An error type could help to give some better insight to why a certain error was thrown. Although in most cases the error can only be one (like -1 being "not found" for array.indexOf) there are some cases where it might (like "why am I getting NaN here?"). So the specification could specify default error messages for certain steps in the algorithm. We could choose to specify the actual error, or go the route of AS3 and only specify error codes. An implementor could then decide on its own what the textual message should be. Especially in multi-language environments, I think that would make more sense. And also with regards to dynamic content ("#1003: tried to multiply 'foo' by 5 in foo.js:53"). Code would only have to take a fixed substring of the error message in order to determine which built-in error occurred.


- It would make give the language a tool for better semantics in cases of an error
- It's fully backwards compatible, no exception
- It's very flexible
- Allows you to add a message to your error (without throwing, while keeping backwards compat for primitives)
- A primitive Error type makes a lot of sense and would be consistent with some of the other built-ins
- Easier debugging for NaN cases


- It's a weird type
- Adding a new type to the language
- Weird constructions possible
- Inconsistent type
- Potentially very confusing
- What to do with typeof
- We already have throw for explicit errors

error vs fail

I started this proposal with "fail" as the name of the type, but later figured that "error" makes much more sense. Especially with there already being an Error built-in object. And of course there's already the precedence of all other primitive types that have a parent class.

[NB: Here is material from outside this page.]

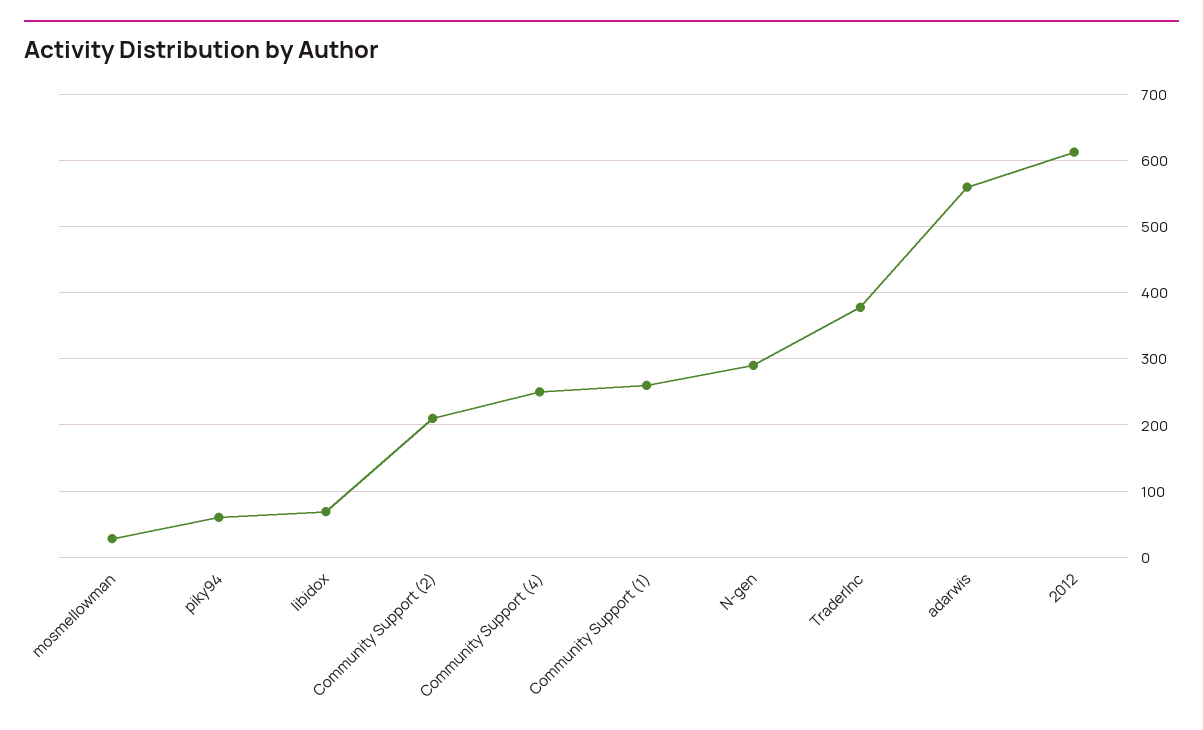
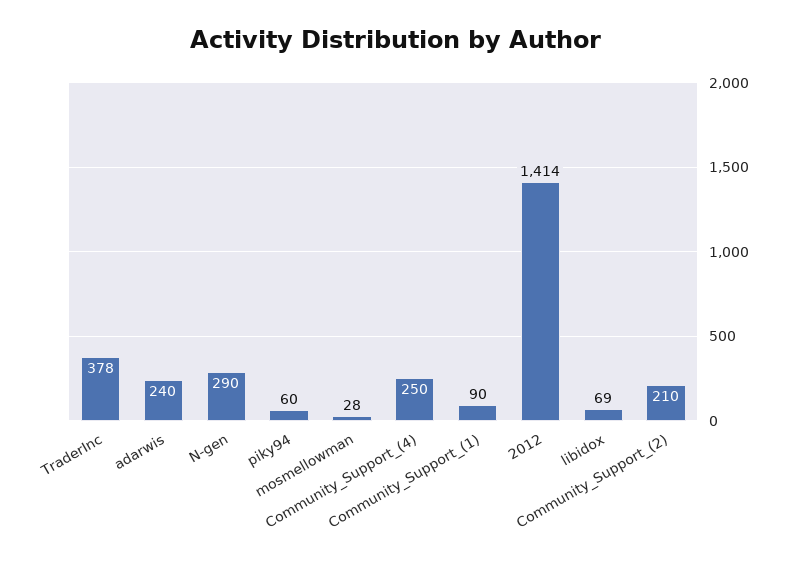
Community Support (1): 260 -> 90
adarwis: 560 -> 240
2012: 610 -> 1414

I think the Error type would be nice to have. I wouldn't mind it if the spec was a bit more consistent in the area of errors and I certainly would like to see more clarity on certain errors. Why did that delete fail? Why am I getting a NaN? Currently there's no easy way of getting to the bottom of that. I think it would be a good addition to the language. I feel it does not change the language in a way that drives it away from being "like JS".

I don't think this has a high chance of making it into the language though. This would be a pretty radical thing to appear in the language, even if it's just due to it's very dynamic nature. Let alone other factors that come into play for this decision and I don't think the odds are in my favour. But I still think it's worth putting this idea on the table. Or even in a blog post.